What is being asked: Copy out all lines of the material below in which "this" occurs.

BEGIN Information supplied

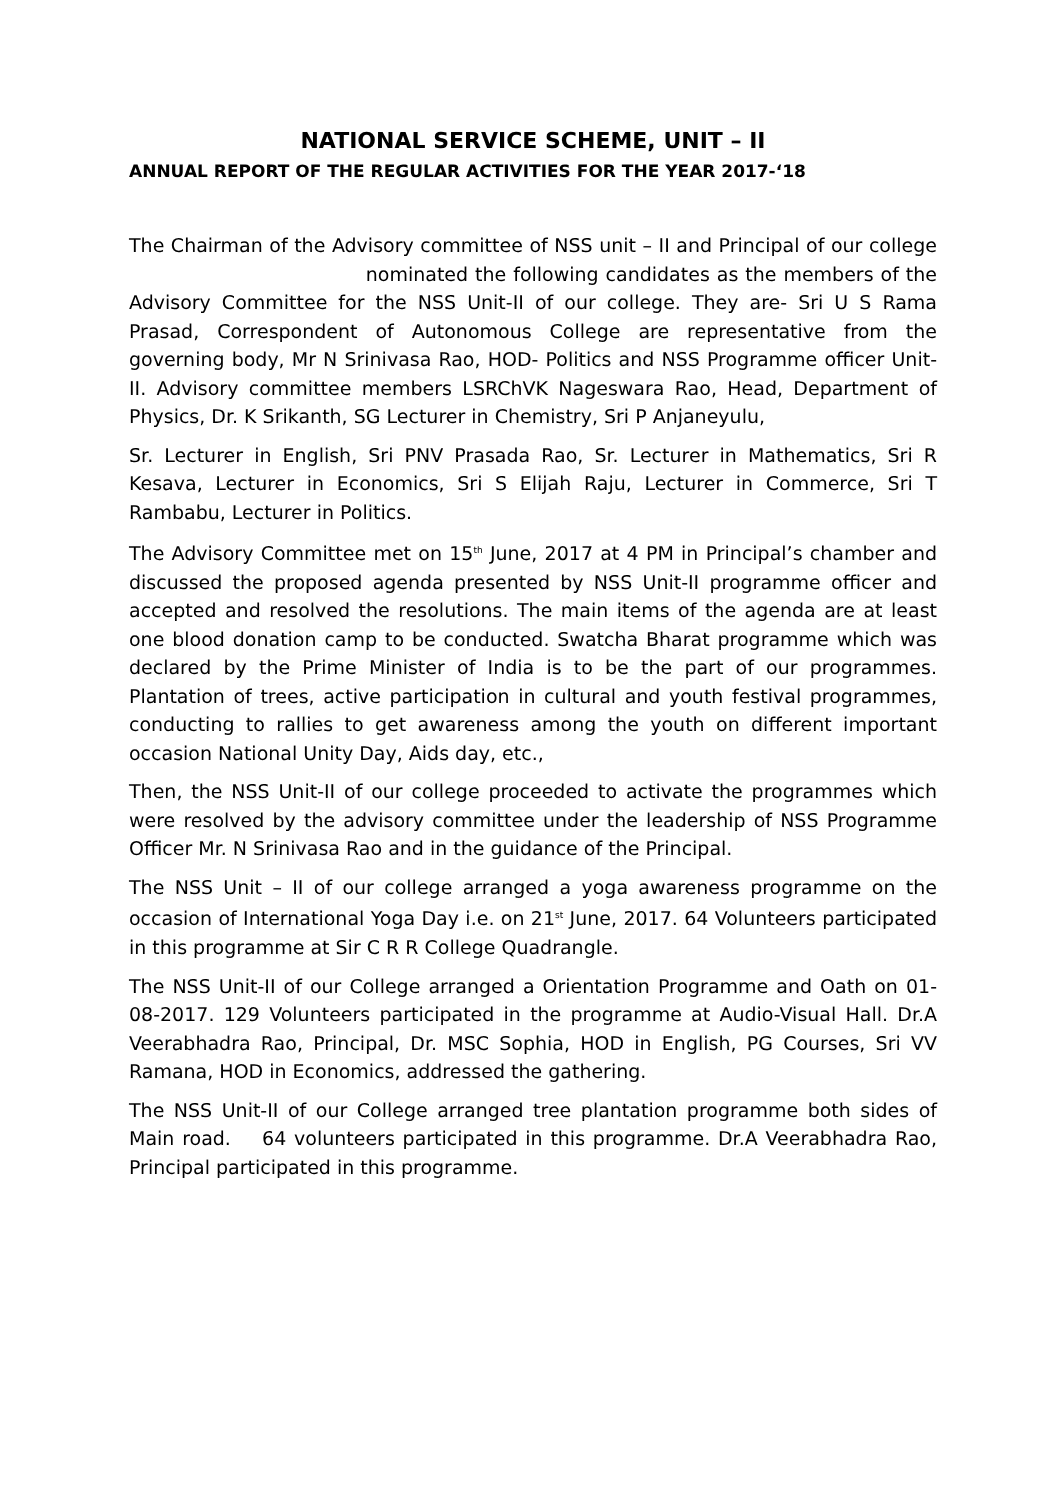NATIONAL SERVICE SCHEME, UNIT – II
ANNUAL REPORT OF THE REGULAR ACTIVITIES FOR THE YEAR 2017-‘18
The Chairman of the Advisory committee of NSS unit – II and Principal of our college nominated the following candidates as the members of the Advisory Committee for the NSS Unit-II of our college. They are- Sri U S Rama Prasad, Correspondent of Autonomous College are representative from the governing body, Mr N Srinivasa Rao, HOD- Politics and NSS Programme officer Unit-II. Advisory committee members LSRChVK Nageswara Rao, Head, Department of Physics, Dr. K Srikanth, SG Lecturer in Chemistry, Sri P Anjaneyulu,
Sr. Lecturer in English, Sri PNV Prasada Rao, Sr. Lecturer in Mathematics, Sri R Kesava, Lecturer in Economics, Sri S Elijah Raju, Lecturer in Commerce, Sri T Rambabu, Lecturer in Politics.
The Advisory Committee met on 15<sup>th</sup> June, 2017 at 4 PM in Principal’s chamber and discussed the proposed agenda presented by NSS Unit-II programme officer and accepted and resolved the resolutions. The main items of the agenda are at least one blood donation camp to be conducted. Swatcha Bharat programme which was declared by the Prime Minister of India is to be the part of our programmes. Plantation of trees, active participation in cultural and youth festival programmes, conducting to rallies to get awareness among the youth on different important occasion National Unity Day, Aids day, etc.,
Then, the NSS Unit-II of our college proceeded to activate the programmes which were resolved by the advisory committee under the leadership of NSS Programme Officer Mr. N Srinivasa Rao and in the guidance of the Principal.
The NSS Unit – II of our college arranged a yoga awareness programme on the occasion of International Yoga Day i.e. on 21<sup>st</sup> June, 2017. 64 Volunteers participated in this programme at Sir C R R College Quadrangle.
The NSS Unit-II of our College arranged a Orientation Programme and Oath on 01-08-2017. 129 Volunteers participated in the programme at Audio-Visual Hall. Dr.A Veerabhadra Rao, Principal, Dr. MSC Sophia, HOD in English, PG Courses, Sri VV Ramana, HOD in Economics, addressed the gathering.
The NSS Unit-II of our College arranged tree plantation programme both sides of Main road. 64 volunteers participated in this programme. Dr.A Veerabhadra Rao, Principal participated in this programme.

END Information supplied

Answer:
The NSS Unit – II of our college arranged a yoga awareness programme on the occasion of International Yoga Day i.e. on 21<sup>st</sup> June, 2017. 64 Volunteers participated in this programme at Sir C R R College Quadrangle.
The NSS Unit-II of our College arranged tree plantation programme both sides of Main road. 64 volunteers participated in this programme. Dr.A Veerabhadra Rao, Principal participated in this programme.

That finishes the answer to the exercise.